あけぼの大豆に惚れ込んで決めた第2の人生

横浜で会社の経営者をしていた頃、浅野さんは「いつか一次産業(農業)に携わっていきたい」「自給自足を視野に入れた農業をベースにした生活は社会環境の変化に左右されにくいかもしれない」と考えていました。「行動するなら長女が親の手を離れ、自分自身も50歳になる前のこのタイミングしかない!」それが浅野さんにとっての第2の人生に向けたスタートでした。 浅野さんは当初、「最初から直接自分で畑を持ち、手を動かし考えながら生産に携わりたい」と考えていました。しかし、他県では最初の3年間は農業の修行をする意味で見習い的な立場を条件とし、希望にそぐわないところが多い状況でした。
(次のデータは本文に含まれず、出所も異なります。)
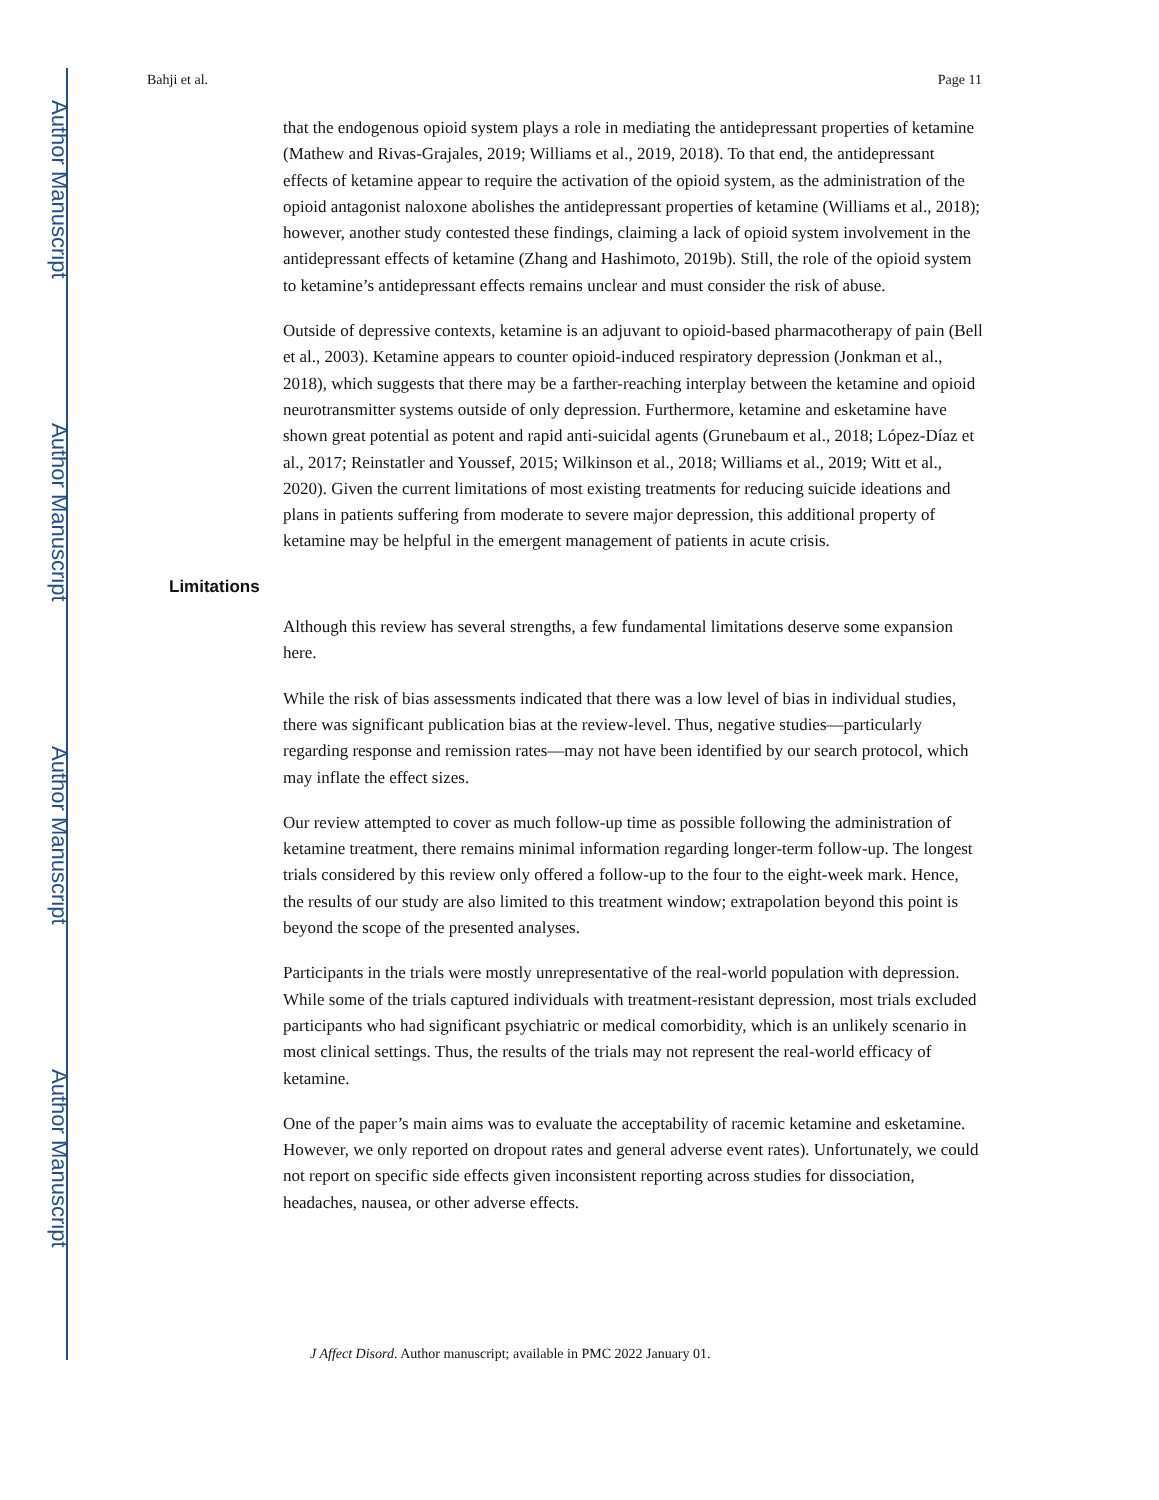Author Manuscript
Author Manuscript
Author Manuscript
Author Manuscript
Bahji et al. Page 11
that the endogenous opioid system plays a role in mediating the antidepressant properties of ketamine (Mathew and Rivas-Grajales, 2019; Williams et al., 2019, 2018). To that end, the antidepressant effects of ketamine appear to require the activation of the opioid system, as the administration of the opioid antagonist naloxone abolishes the antidepressant properties of ketamine (Williams et al., 2018); however, another study contested these findings, claiming a lack of opioid system involvement in the antidepressant effects of ketamine (Zhang and Hashimoto, 2019b). Still, the role of the opioid system to ketamine’s antidepressant effects remains unclear and must consider the risk of abuse.
Outside of depressive contexts, ketamine is an adjuvant to opioid-based pharmacotherapy of pain (Bell et al., 2003). Ketamine appears to counter opioid-induced respiratory depression (Jonkman et al., 2018), which suggests that there may be a farther-reaching interplay between the ketamine and opioid neurotransmitter systems outside of only depression. Furthermore, ketamine and esketamine have shown great potential as potent and rapid anti-suicidal agents (Grunebaum et al., 2018; López-Díaz et al., 2017; Reinstatler and Youssef, 2015; Wilkinson et al., 2018; Williams et al., 2019; Witt et al., 2020). Given the current limitations of most existing treatments for reducing suicide ideations and plans in patients suffering from moderate to severe major depression, this additional property of ketamine may be helpful in the emergent management of patients in acute crisis.
Limitations
Although this review has several strengths, a few fundamental limitations deserve some expansion here.
While the risk of bias assessments indicated that there was a low level of bias in individual studies, there was significant publication bias at the review-level. Thus, negative studies—particularly regarding response and remission rates—may not have been identified by our search protocol, which may inflate the effect sizes.
Our review attempted to cover as much follow-up time as possible following the administration of ketamine treatment, there remains minimal information regarding longer-term follow-up. The longest trials considered by this review only offered a follow-up to the four to the eight-week mark. Hence, the results of our study are also limited to this treatment window; extrapolation beyond this point is beyond the scope of the presented analyses.
Participants in the trials were mostly unrepresentative of the real-world population with depression. While some of the trials captured individuals with treatment-resistant depression, most trials excluded participants who had significant psychiatric or medical comorbidity, which is an unlikely scenario in most clinical settings. Thus, the results of the trials may not represent the real-world efficacy of ketamine.
One of the paper’s main aims was to evaluate the acceptability of racemic ketamine and esketamine. However, we only reported on dropout rates and general adverse event rates). Unfortunately, we could not report on specific side effects given inconsistent reporting across studies for dissociation, headaches, nausea, or other adverse effects.
J Affect Disord. Author manuscript; available in PMC 2022 January 01.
その中で、有楽町の移住定住センターで身延町のあけぼの大豆の存在を知り、その魅力に惚れ込んだことや、身延町はヤル気さえあれば畑を借りられる受入れ体制があり、自身の希望する方向性と一致したことが身延町を選ぶ大きな決め手となりました。 最初の半年間は家族を横浜に残して身延町に単身赴任をしていましたが、その期間に隣近所からの夕食のおすそ分けを戴いたり日常の中で身延町に住む人の人情を感じたことも、浅野さんにとって大きく心を動かされたものでもありました。

農業を通じた学びとキャリアの活かし方

農業の興味深いところは「自分でやった以上のものはできない」ということ。自分で手間暇をかけた分、その成果として良いものが出来上がり、逆に手を抜こうと思えばいくらでもできる。つまり、自分次第でいかようにでもなることが、農業の面白さでもあり難しさでもある。浅野さんが学生時代から打ち込んできたバスケットボールで「練習以上のことは試合で出せない」という考え方とも共通するものがありました。 農業のノウハウや高品質なあけぼの大豆の生産のあり方を追求するために、浅野さんは他市町村の農業従事者からも色々な観点で学びを得ながら日々、取り組んでいます。 浅野さんは現在、あけぼの大豆拠点施設の多岐に渡る業務を行なっています。その中でも、これまでのキャリアを活かし、あけぼの大豆のオンライン販売・管理などのデジタルメディアの運用業務を主としながら、あけぼの大豆の加工品をいつ、どのように製造し販売するかという「生産から販売まで」の一連の事業設計を含む業務も行なっています。

私の感じた身延町の魅力

『人間味溢れる人々と共に過ごす時間と、都会では感じられない心の豊かさをもたらす日常の贅沢な環境』が浅野さんにとっての身延そのものの持つ魅力。   見上げれば夜空に広がる星空や日常にある大豆畑の風景、そして近所でいつも親しくしてくれる人や地域おこし協力隊で繋がる輪や絆。一つ一つの出会いや発見を大切にし、惚れ込んで決めたあけぼの大豆との第2の人生をこれからも楽しみながら生活していければと思っています。